[Data entries]
—————
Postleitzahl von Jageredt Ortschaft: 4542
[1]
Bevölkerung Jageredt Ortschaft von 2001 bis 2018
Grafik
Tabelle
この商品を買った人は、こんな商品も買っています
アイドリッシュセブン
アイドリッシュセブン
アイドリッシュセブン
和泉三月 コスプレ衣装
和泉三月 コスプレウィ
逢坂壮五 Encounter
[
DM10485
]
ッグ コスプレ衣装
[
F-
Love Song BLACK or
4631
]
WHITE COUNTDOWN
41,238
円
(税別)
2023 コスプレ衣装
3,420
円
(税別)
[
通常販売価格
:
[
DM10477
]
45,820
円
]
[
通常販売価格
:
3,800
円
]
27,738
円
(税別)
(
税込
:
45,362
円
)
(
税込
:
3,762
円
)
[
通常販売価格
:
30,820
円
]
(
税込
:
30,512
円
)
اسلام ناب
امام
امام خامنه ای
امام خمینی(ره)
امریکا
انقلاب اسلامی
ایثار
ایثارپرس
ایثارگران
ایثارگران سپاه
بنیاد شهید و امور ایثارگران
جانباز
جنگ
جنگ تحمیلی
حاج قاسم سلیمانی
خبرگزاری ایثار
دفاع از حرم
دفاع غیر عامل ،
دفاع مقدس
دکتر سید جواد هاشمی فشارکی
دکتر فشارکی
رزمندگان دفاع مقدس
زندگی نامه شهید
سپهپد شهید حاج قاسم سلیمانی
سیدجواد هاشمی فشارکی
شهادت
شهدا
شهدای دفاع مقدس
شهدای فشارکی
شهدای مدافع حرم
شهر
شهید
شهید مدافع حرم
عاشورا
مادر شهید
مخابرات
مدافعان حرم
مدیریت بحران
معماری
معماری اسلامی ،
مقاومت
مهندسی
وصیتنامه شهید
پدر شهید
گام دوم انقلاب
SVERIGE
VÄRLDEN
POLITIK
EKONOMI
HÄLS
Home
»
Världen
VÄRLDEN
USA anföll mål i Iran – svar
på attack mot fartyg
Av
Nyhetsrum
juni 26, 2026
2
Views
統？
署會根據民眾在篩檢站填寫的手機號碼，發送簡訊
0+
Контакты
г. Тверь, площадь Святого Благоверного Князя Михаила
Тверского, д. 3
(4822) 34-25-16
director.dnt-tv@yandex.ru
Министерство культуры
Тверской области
—————
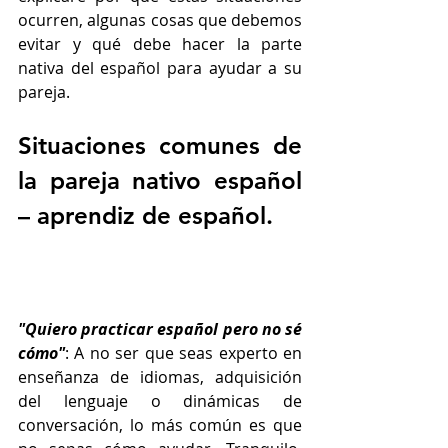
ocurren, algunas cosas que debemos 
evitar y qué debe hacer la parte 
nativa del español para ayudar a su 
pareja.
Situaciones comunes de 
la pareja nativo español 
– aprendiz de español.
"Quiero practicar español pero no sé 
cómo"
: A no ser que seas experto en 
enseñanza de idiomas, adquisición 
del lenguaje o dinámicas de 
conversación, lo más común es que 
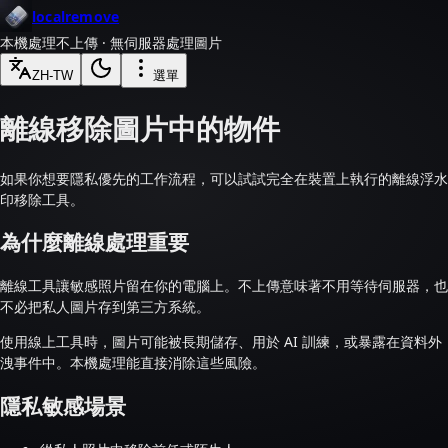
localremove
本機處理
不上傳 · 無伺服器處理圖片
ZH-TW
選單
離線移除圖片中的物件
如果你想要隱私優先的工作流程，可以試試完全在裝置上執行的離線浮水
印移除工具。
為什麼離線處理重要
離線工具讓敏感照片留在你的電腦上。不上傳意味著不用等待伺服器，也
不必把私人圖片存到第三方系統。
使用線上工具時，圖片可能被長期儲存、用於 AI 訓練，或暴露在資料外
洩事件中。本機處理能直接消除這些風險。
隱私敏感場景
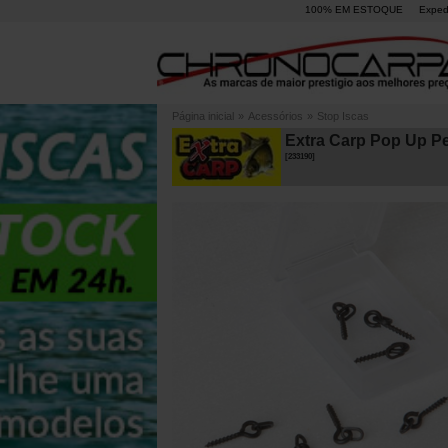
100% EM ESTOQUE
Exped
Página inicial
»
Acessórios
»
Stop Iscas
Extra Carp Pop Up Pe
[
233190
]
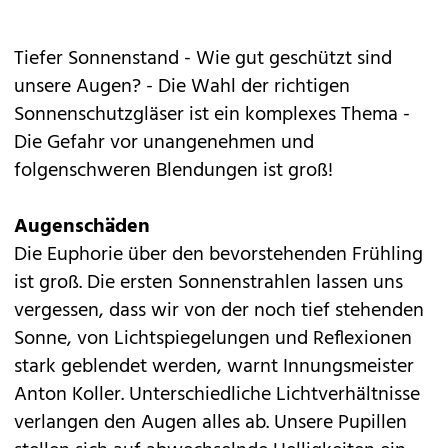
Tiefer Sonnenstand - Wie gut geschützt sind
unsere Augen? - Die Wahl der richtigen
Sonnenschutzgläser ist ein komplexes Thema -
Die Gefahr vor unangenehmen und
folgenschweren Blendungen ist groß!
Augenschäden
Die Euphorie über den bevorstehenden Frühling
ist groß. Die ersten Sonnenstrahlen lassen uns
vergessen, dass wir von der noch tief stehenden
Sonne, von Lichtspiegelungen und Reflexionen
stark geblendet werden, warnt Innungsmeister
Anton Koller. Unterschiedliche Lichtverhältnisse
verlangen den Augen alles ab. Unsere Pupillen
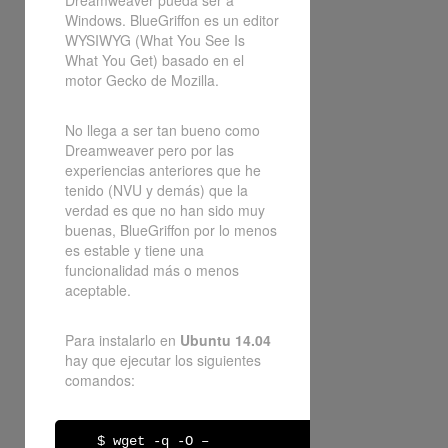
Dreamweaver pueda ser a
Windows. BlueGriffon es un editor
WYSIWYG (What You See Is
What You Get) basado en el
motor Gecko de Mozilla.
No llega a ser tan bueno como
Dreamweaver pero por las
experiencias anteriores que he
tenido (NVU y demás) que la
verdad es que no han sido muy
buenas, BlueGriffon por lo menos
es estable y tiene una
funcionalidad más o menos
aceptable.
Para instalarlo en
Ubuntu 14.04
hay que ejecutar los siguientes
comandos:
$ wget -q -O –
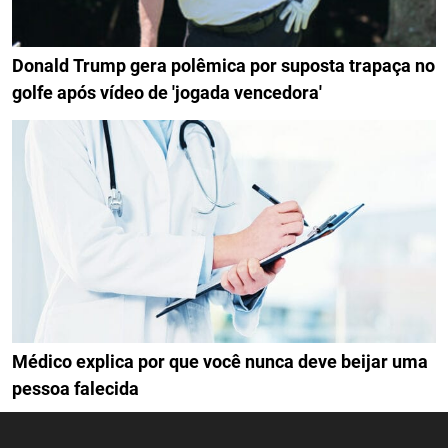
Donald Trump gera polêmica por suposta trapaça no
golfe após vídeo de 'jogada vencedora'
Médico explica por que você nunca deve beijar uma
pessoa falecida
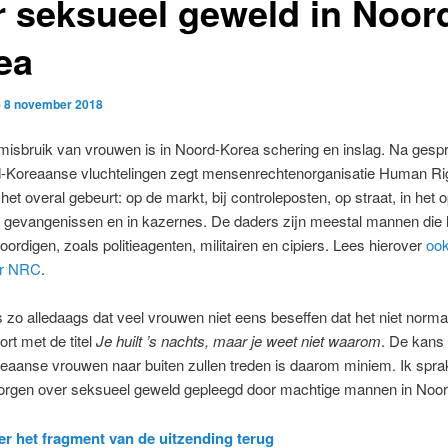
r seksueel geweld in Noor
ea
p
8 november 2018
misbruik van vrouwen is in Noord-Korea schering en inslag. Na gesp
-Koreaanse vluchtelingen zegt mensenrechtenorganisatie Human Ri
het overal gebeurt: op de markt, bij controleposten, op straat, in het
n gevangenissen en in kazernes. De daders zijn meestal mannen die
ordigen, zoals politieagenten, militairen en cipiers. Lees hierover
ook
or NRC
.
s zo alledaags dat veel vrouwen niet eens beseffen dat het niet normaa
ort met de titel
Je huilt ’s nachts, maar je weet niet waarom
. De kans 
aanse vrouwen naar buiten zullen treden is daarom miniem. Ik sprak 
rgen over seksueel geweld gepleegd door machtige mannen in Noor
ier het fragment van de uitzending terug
—————
TASK STATEMENT
Would you copy out exactly the lines above that start at the one containing "-Koreaanse vluchtelingen zegt" and end at the one containing "ier het fragment van de uitzending terug", inclusive?

OUTPUT FOR THIS TASK
-Koreaanse vluchtelingen zegt mensenrechtenorganisatie Human Ri
het overal gebeurt: op de markt, bij controleposten, op straat, in het
n gevangenissen en in kazernes. De daders zijn meestal mannen die
ordigen, zoals politieagenten, militairen en cipiers. Lees hierover
ook
or NRC
.
s zo alledaags dat veel vrouwen niet eens beseffen dat het niet normaa
ort met de titel
Je huilt ’s nachts, maar je weet niet waarom
. De kans 
aanse vrouwen naar buiten zullen treden is daarom miniem. Ik sprak 
rgen over seksueel geweld gepleegd door machtige mannen in Noor
ier het fragment van de uitzending terug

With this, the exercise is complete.